Ryuji Miyamoto's well-known monochrome photographs of Kowloon Walled City, Kobe after the Great Hanshin Earthquake, homeless cardboard shelters and the derelict Expo' 85 pavilion in Tsukuba are not on show in the Tokyo Photographic Art Museum (TOP) exhibition "Invisible Land." As these images are responsible for Miyamoto being a major figure in contemporary art photography, their absence is conspicuous.
From the artist's point of view, this might have been a case of not wanting to roll out the same work over and over again, however loved it may be. From a curatorial point of view, as stated in her catalogue essay, Satomi Fujimura wanted to deal with "work that cannot be encompassed merely by the word 'ruins.'" This position makes more sense in Japanese, where the word "haikyo" may have been overused in relation to Miyamoto's work, but for which the English word "ruins" is not necessarily an accurate translation.
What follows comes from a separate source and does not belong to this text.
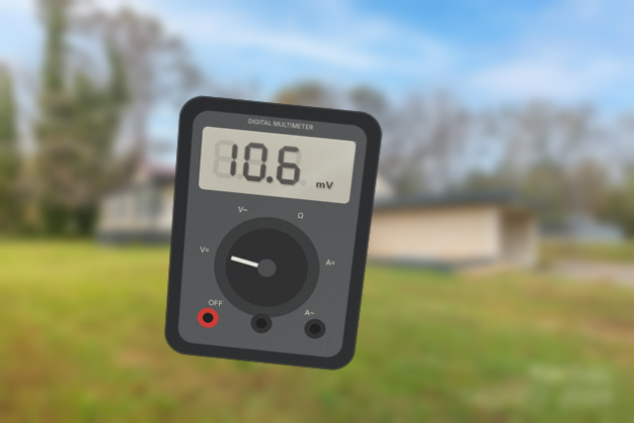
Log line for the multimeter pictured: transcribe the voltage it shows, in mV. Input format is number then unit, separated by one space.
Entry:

In the "Lo Manthang 1996" series of an ancient walled city in Nepal, the sight of traditionally garbed figures in the landscape uncomfortably recalls 19th-century colonial and orientalist photography. In Miyamoto's better-known works, contrasts of light and deep shadow are partially mitigated by careful attention to exposure, film processing and printing, but in this project the darkness of the shadows often blocks off significant portions of the image much more harshly.